**WHAT YOU WILL DO:** Using the listing below, show all lines that hold the word "down".

**MATERIAL SHOWN:**
**********
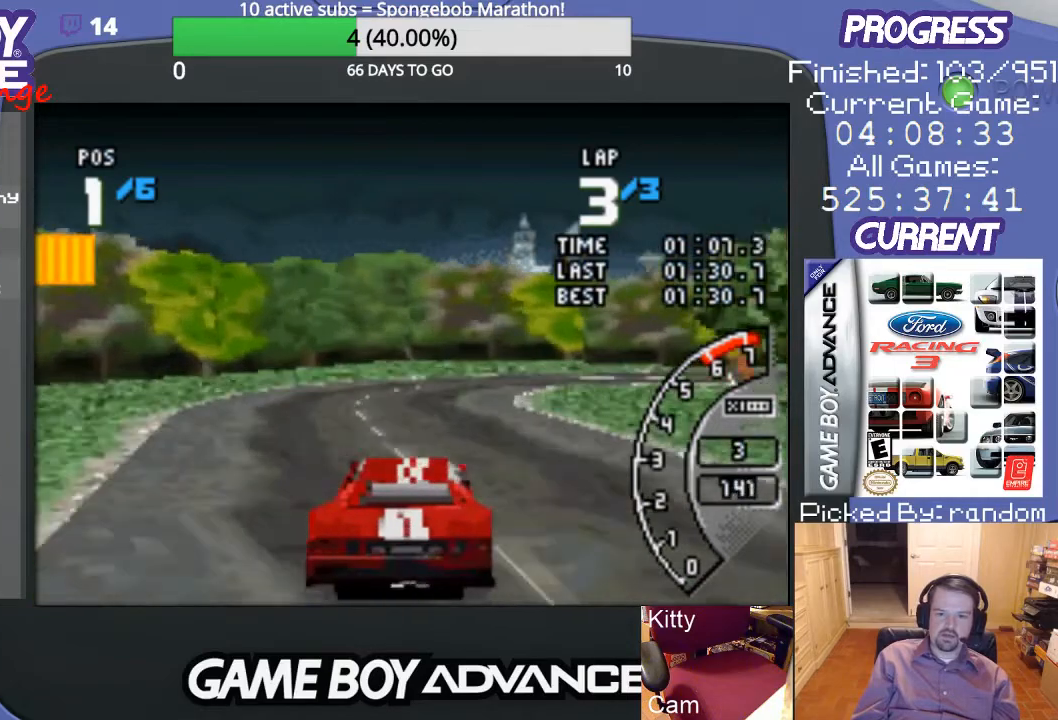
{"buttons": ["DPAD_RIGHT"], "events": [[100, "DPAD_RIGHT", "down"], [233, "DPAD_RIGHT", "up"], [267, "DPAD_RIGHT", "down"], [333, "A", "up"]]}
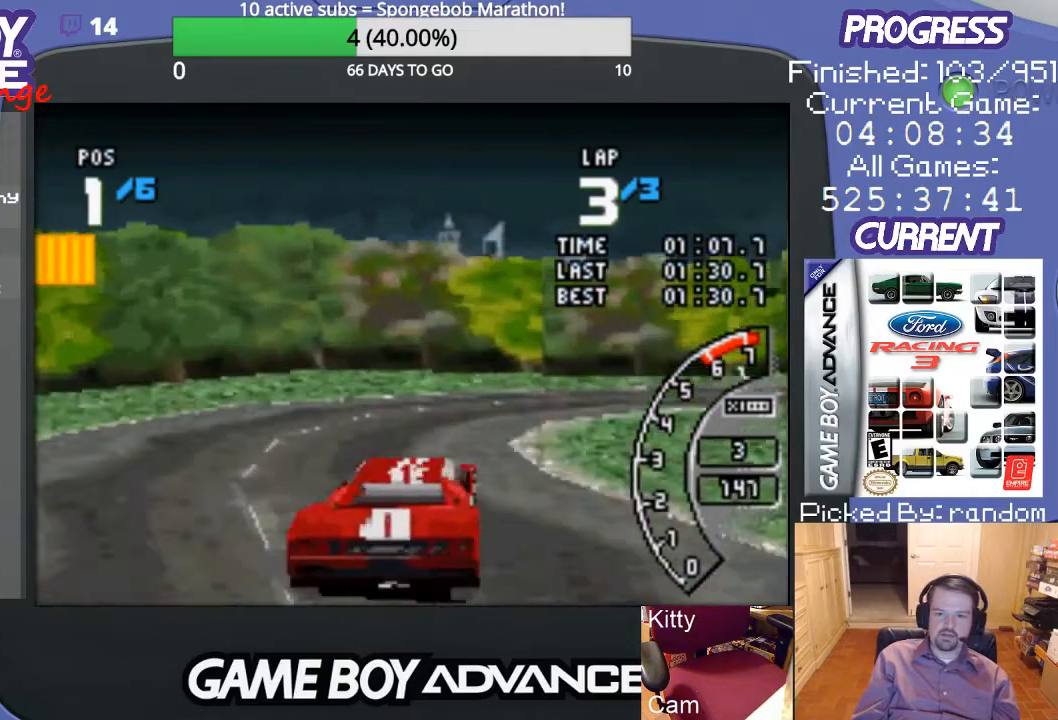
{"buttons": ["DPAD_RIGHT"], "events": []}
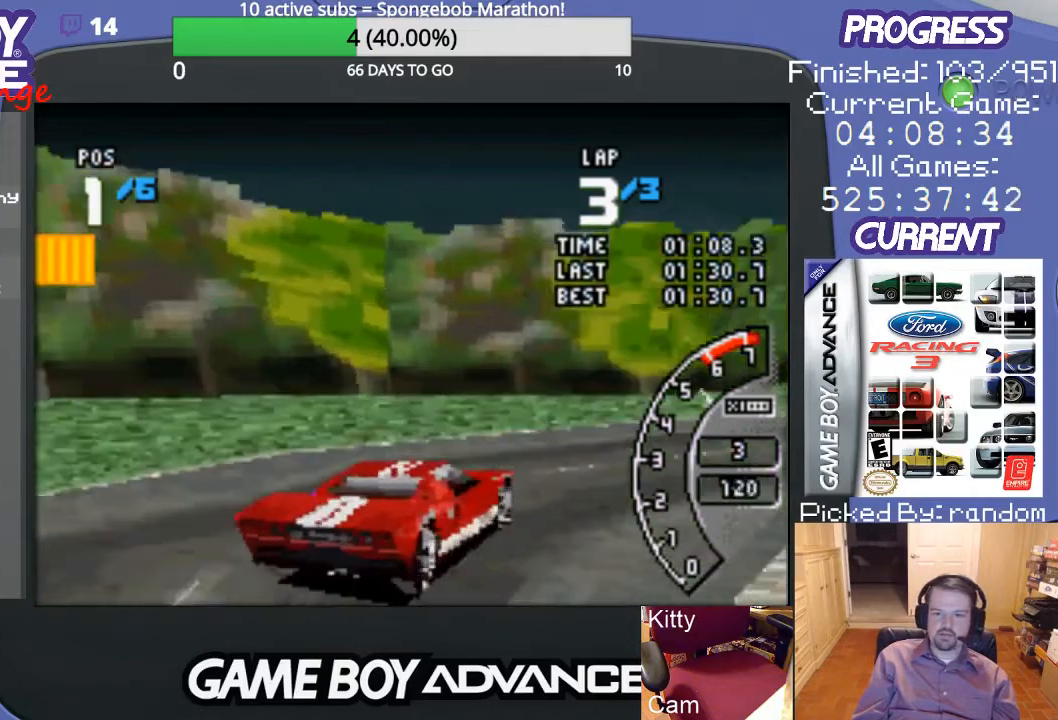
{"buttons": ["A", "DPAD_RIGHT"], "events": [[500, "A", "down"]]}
**********
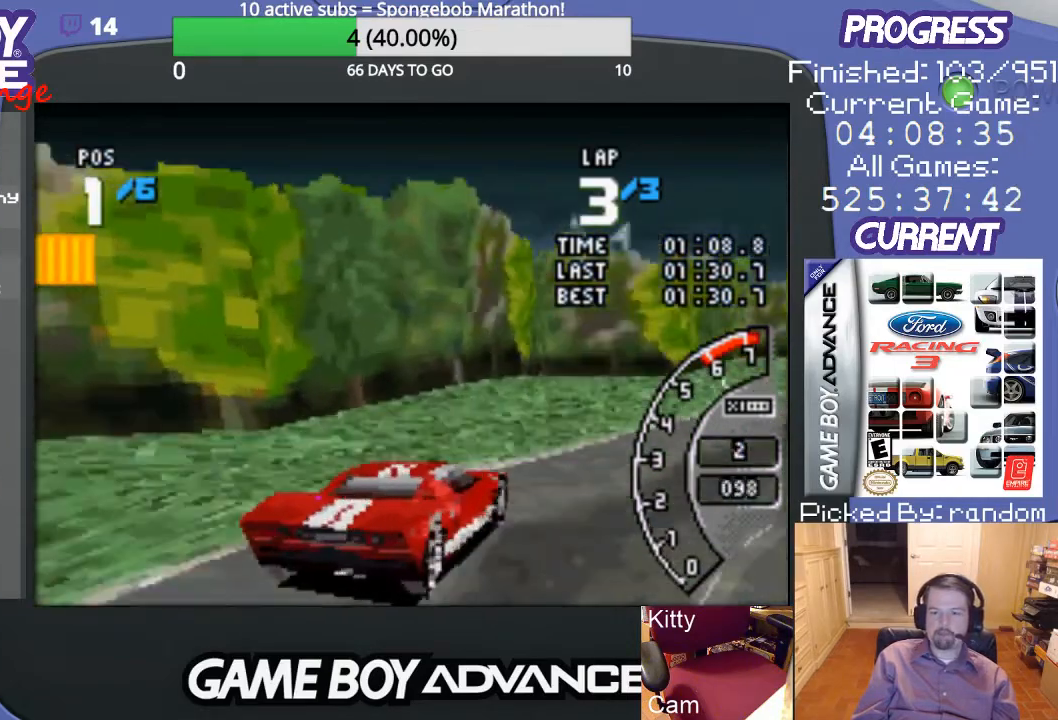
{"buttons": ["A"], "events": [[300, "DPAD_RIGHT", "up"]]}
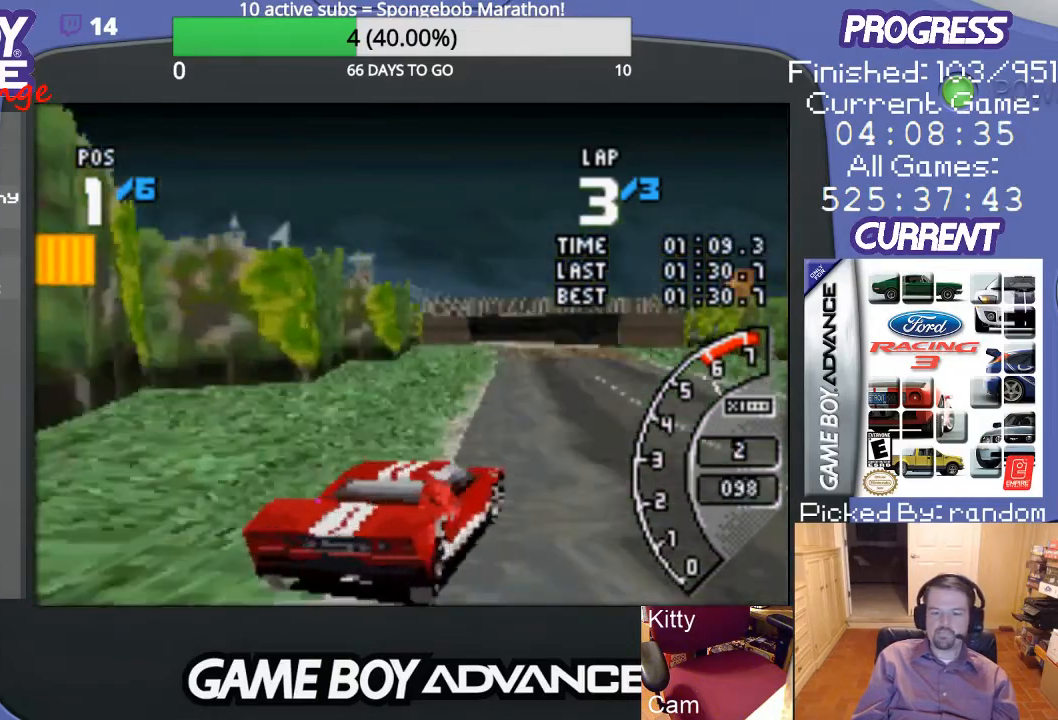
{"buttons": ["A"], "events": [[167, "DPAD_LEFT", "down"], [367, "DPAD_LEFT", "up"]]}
**********
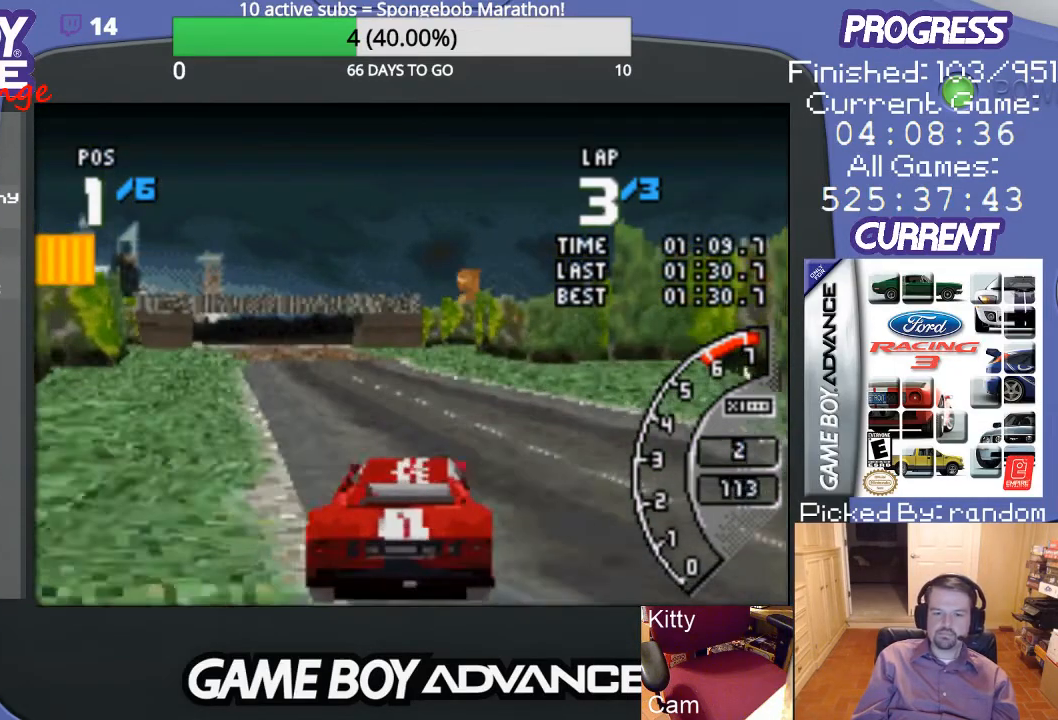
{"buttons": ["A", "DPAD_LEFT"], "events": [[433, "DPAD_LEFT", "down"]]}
**********
**SOLUTION BELOW:**
{"buttons": ["DPAD_RIGHT"], "events": [[100, "DPAD_RIGHT", "down"], [233, "DPAD_RIGHT", "up"], [267, "DPAD_RIGHT", "down"], [333, "A", "up"]]}
{"buttons": ["A", "DPAD_RIGHT"], "events": [[500, "A", "down"]]}
{"buttons": ["A"], "events": [[167, "DPAD_LEFT", "down"], [367, "DPAD_LEFT", "up"]]}
{"buttons": ["A", "DPAD_LEFT"], "events": [[433, "DPAD_LEFT", "down"]]}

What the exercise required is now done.